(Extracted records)
---*---

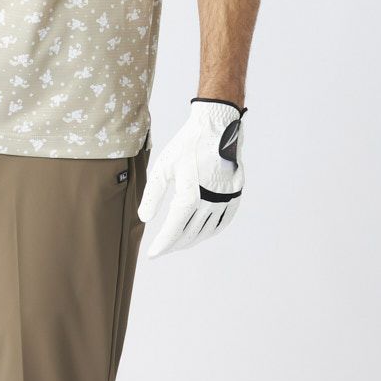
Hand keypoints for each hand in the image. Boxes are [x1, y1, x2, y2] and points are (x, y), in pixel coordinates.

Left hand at [136, 98, 245, 257]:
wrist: (215, 127)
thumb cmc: (186, 145)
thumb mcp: (163, 166)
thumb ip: (153, 194)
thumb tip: (144, 218)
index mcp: (190, 193)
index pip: (174, 228)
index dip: (162, 244)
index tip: (152, 254)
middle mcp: (210, 200)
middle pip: (190, 233)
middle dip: (174, 244)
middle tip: (162, 248)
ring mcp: (226, 199)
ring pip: (207, 231)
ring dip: (191, 240)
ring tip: (177, 242)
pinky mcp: (235, 195)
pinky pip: (223, 222)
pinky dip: (210, 232)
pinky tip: (200, 233)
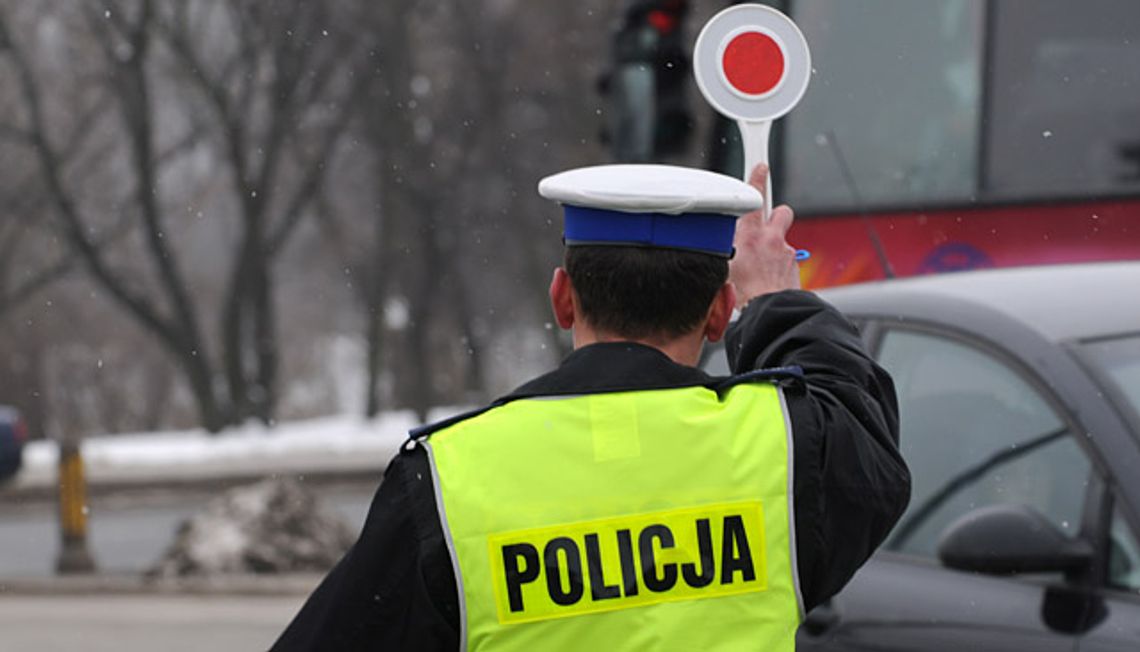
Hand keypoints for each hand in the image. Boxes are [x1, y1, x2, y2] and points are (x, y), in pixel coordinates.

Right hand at [729, 164, 800, 305]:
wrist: (766, 312)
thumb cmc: (741, 295)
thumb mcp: (722, 265)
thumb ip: (725, 248)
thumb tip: (722, 244)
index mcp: (750, 235)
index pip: (755, 197)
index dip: (757, 179)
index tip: (761, 167)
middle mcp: (772, 240)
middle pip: (781, 212)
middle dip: (775, 215)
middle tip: (765, 226)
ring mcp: (786, 253)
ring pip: (783, 240)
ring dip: (776, 246)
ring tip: (764, 263)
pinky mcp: (794, 268)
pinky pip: (787, 260)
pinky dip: (779, 266)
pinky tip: (769, 280)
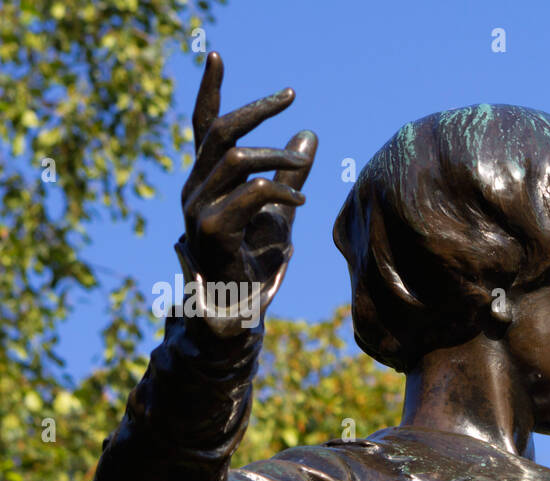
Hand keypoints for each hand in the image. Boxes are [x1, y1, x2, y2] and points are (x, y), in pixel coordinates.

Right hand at [180, 52, 316, 310]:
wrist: (238, 309)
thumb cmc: (252, 262)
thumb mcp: (278, 210)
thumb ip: (290, 175)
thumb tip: (309, 134)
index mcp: (205, 180)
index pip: (202, 125)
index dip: (210, 90)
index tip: (217, 56)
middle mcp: (195, 188)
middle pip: (219, 130)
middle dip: (255, 109)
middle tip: (289, 96)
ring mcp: (198, 208)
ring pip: (236, 157)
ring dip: (276, 157)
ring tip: (301, 168)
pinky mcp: (213, 229)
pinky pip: (250, 193)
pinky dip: (280, 191)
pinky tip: (300, 203)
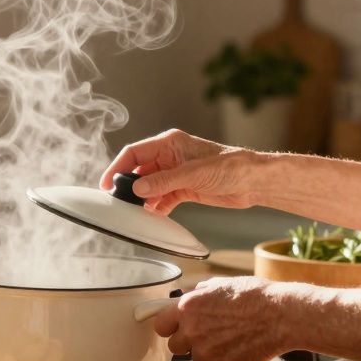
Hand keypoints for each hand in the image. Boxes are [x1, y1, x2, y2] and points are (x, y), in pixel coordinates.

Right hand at [100, 129, 261, 214]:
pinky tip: (153, 216)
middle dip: (128, 187)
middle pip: (139, 170)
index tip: (106, 184)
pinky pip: (162, 198)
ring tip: (135, 213)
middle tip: (119, 203)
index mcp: (169, 143)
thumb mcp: (194, 174)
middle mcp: (170, 157)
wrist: (254, 181)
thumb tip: (137, 188)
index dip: (117, 167)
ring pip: (150, 186)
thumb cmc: (231, 167)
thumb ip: (164, 181)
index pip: (134, 153)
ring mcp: (176, 174)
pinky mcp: (184, 189)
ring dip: (143, 199)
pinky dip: (156, 207)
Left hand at [153, 277, 287, 360]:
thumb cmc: (255, 297)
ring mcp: (205, 351)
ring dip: (206, 351)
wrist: (281, 316)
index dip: (169, 326)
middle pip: (174, 346)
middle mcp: (192, 330)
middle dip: (187, 341)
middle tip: (206, 334)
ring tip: (228, 338)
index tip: (174, 327)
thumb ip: (199, 294)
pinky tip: (237, 346)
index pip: (160, 325)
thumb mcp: (221, 284)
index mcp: (188, 307)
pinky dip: (222, 359)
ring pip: (195, 357)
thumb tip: (191, 297)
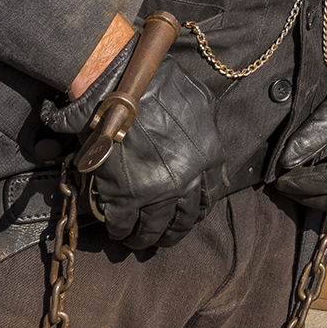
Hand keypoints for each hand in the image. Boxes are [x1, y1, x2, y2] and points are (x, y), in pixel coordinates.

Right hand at [42, 35, 227, 250]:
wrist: (120, 89)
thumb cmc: (160, 87)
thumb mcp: (200, 102)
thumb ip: (207, 128)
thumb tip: (208, 142)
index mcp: (207, 159)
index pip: (208, 197)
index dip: (197, 209)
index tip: (189, 214)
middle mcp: (186, 181)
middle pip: (184, 219)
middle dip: (174, 231)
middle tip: (165, 235)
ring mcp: (156, 193)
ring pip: (154, 228)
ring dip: (146, 238)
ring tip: (139, 241)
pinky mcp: (124, 197)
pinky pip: (123, 224)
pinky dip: (120, 231)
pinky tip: (117, 232)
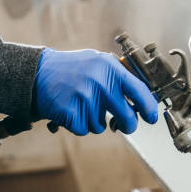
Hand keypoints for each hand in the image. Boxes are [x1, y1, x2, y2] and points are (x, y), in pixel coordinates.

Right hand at [35, 48, 158, 134]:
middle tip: (125, 125)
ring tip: (83, 105)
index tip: (152, 117)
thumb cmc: (73, 68)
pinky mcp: (70, 112)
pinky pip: (85, 129)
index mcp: (110, 68)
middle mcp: (100, 83)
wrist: (38, 72)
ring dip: (95, 121)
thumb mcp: (98, 61)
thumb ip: (119, 75)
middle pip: (127, 117)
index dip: (149, 107)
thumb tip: (144, 95)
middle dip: (128, 125)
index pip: (139, 91)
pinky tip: (72, 110)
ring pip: (102, 126)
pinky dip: (79, 125)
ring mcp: (85, 98)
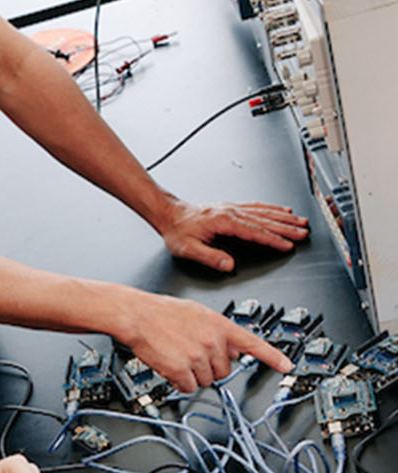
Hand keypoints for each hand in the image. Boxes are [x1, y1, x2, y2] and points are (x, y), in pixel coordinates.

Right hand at [121, 290, 290, 391]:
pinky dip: (179, 382)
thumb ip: (219, 331)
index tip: (286, 366)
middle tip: (192, 354)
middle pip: (224, 371)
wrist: (137, 315)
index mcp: (220, 326)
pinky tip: (170, 366)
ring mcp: (198, 357)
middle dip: (210, 368)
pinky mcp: (181, 370)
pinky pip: (188, 387)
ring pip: (206, 381)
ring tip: (178, 356)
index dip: (272, 357)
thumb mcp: (198, 313)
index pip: (253, 344)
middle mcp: (213, 341)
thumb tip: (234, 349)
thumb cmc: (162, 312)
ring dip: (193, 375)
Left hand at [156, 197, 308, 274]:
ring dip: (284, 217)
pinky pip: (257, 207)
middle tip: (304, 232)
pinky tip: (282, 210)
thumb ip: (210, 257)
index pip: (255, 233)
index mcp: (224, 222)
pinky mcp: (231, 208)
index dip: (273, 240)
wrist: (169, 214)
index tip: (288, 245)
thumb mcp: (189, 249)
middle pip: (265, 220)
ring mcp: (233, 208)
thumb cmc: (177, 231)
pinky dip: (272, 208)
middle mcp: (231, 212)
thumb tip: (228, 266)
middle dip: (287, 227)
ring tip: (301, 221)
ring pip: (264, 212)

---*---

TASK STATEMENT: Bring together every line in the entries that holds the string "Left".

TASK OUTPUT:
Left hand at [136, 98, 245, 257]:
Left hand at [153, 277, 287, 360]:
Left hand at [156, 197, 308, 274]:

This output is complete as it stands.